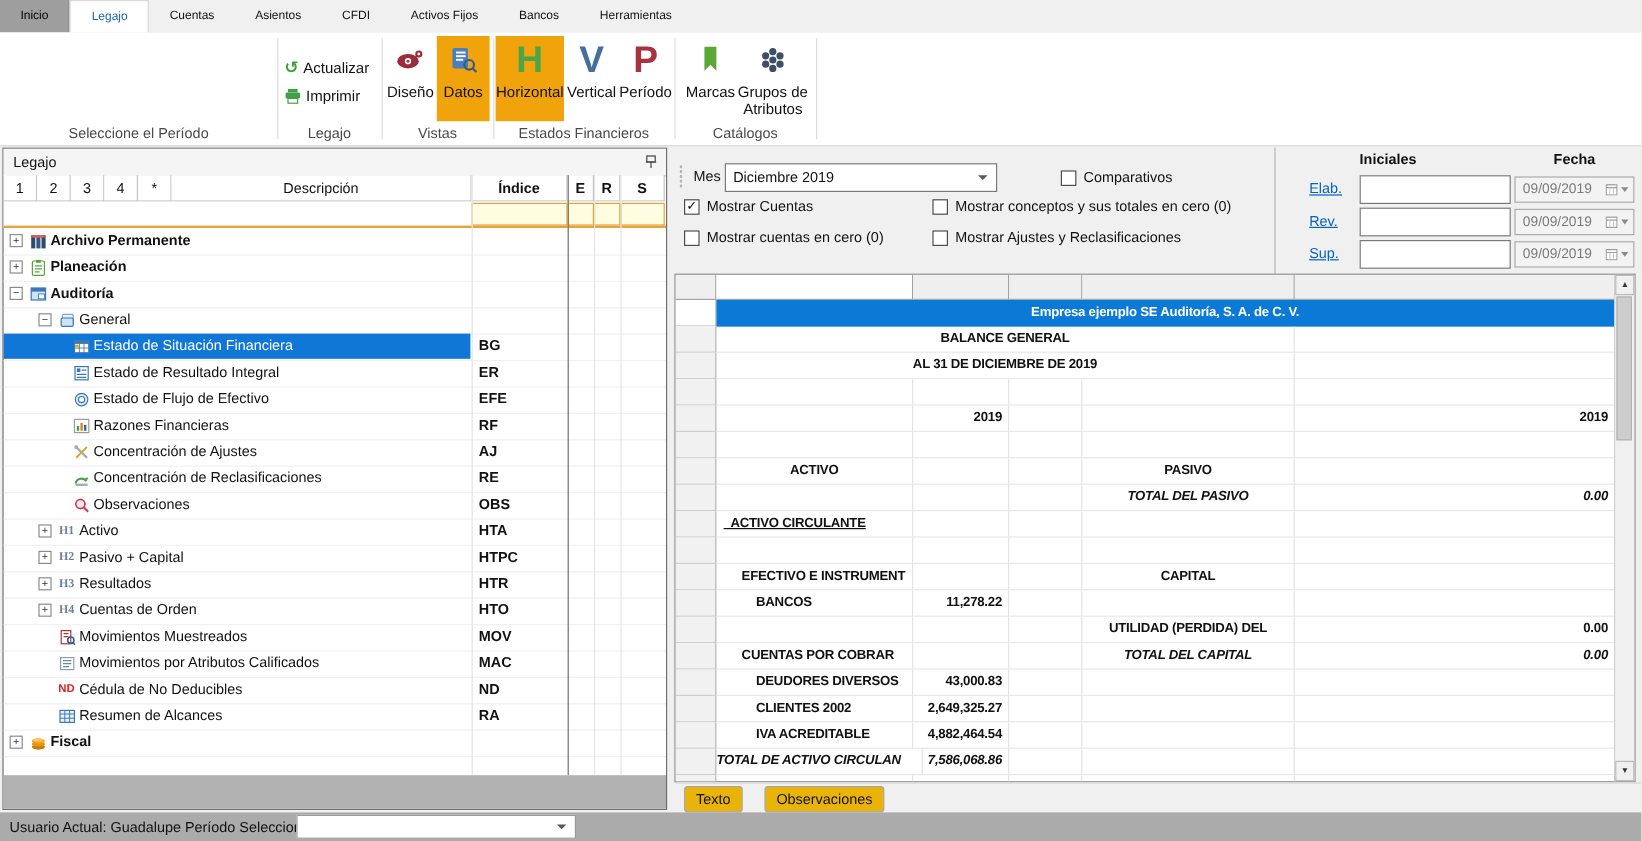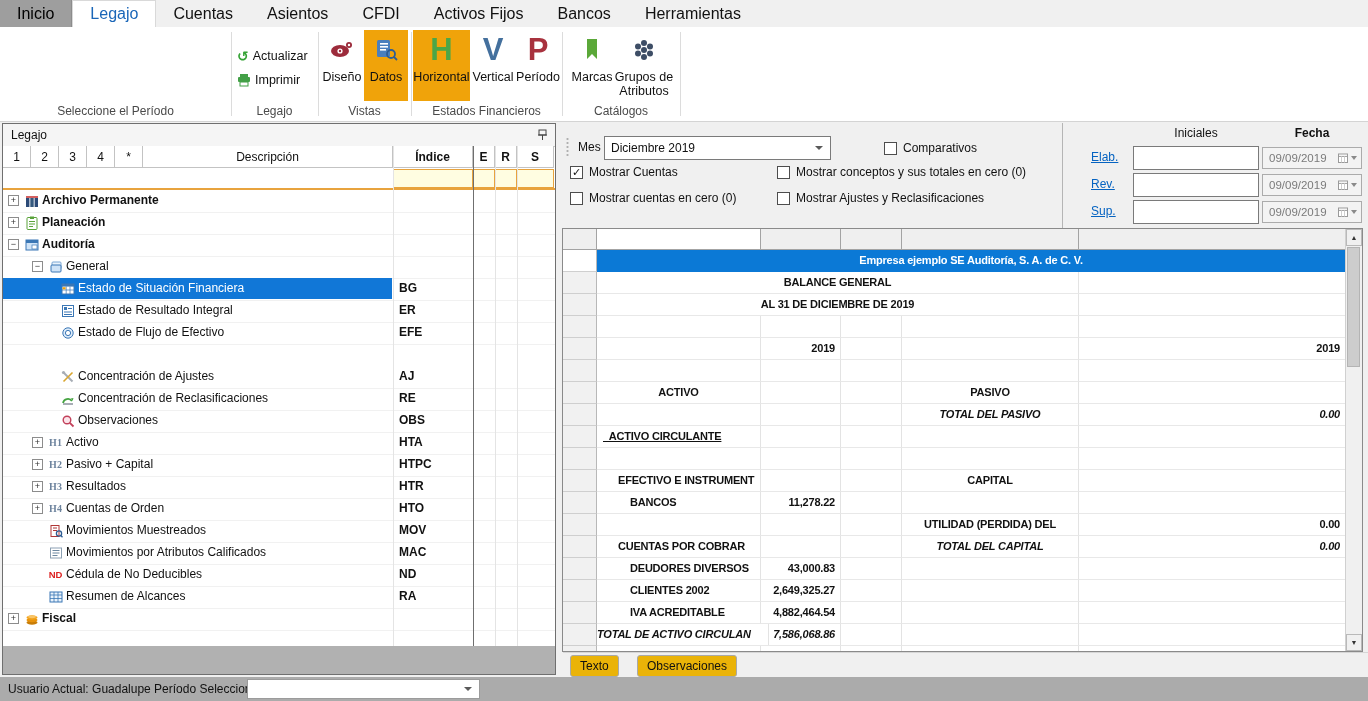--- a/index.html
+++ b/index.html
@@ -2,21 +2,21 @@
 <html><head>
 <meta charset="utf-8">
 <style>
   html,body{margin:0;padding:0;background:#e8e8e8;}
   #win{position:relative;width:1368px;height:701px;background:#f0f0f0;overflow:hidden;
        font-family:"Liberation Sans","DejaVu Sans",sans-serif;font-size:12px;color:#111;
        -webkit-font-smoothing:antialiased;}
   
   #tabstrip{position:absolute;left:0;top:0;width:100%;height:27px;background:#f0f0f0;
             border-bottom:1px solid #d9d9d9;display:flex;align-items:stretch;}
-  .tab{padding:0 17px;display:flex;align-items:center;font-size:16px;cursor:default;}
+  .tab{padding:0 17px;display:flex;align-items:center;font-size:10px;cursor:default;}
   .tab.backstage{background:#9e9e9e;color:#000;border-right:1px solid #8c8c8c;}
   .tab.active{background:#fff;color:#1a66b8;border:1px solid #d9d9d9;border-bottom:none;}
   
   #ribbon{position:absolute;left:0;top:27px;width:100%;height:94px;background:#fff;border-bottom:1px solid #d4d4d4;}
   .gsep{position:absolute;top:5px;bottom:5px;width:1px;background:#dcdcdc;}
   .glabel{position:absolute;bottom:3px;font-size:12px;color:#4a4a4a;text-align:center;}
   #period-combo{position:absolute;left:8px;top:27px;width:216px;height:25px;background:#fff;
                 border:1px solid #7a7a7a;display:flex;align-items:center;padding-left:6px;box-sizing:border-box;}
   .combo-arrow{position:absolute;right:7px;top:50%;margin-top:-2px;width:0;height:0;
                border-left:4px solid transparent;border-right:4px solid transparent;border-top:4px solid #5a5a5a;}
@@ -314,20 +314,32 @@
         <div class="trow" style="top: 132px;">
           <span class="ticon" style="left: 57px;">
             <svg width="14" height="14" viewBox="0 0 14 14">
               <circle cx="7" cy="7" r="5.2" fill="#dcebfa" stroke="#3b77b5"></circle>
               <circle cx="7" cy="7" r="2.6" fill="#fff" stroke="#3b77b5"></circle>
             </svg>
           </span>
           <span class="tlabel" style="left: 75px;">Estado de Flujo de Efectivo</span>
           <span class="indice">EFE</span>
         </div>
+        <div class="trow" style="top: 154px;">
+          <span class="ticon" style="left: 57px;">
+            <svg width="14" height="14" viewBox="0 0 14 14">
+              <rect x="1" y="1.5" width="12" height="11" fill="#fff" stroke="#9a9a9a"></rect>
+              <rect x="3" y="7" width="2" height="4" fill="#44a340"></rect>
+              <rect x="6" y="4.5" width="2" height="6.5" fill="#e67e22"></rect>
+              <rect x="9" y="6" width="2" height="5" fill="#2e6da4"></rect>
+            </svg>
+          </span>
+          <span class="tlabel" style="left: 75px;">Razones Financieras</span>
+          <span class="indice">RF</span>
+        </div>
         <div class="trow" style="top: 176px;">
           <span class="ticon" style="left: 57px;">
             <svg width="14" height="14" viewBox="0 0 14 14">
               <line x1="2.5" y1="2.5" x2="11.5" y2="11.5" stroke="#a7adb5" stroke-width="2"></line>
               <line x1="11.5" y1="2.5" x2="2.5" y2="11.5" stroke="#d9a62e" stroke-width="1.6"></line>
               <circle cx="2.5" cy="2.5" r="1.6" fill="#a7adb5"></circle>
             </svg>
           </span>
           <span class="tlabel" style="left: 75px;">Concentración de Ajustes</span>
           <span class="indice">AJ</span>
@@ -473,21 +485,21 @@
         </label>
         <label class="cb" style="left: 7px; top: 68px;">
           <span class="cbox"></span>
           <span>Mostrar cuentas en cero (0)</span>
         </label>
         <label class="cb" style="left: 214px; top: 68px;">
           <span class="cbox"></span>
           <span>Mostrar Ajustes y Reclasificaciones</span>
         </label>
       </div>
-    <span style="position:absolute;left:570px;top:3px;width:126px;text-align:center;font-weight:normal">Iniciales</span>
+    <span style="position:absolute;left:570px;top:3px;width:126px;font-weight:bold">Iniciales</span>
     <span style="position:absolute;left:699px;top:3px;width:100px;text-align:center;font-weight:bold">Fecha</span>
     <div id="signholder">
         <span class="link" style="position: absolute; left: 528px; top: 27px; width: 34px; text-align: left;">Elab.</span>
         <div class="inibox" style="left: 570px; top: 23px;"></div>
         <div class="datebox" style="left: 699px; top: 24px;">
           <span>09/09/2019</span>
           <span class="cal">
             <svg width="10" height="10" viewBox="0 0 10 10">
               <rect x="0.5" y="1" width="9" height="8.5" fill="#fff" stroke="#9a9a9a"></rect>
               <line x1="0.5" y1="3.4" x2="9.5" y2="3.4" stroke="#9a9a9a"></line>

================

• _Exercise goal_
Return a copy of each line in the records above that has "display" in it.

• _Expected answer_
             border-bottom:1px solid #d9d9d9;display:flex;align-items:stretch;}
-  .tab{padding:0 17px;display:flex;align-items:center;font-size:16px;cursor:default;}
+  .tab{padding:0 17px;display:flex;align-items:center;font-size:10px;cursor:default;}
                 border:1px solid #7a7a7a;display:flex;align-items:center;padding-left:6px;box-sizing:border-box;}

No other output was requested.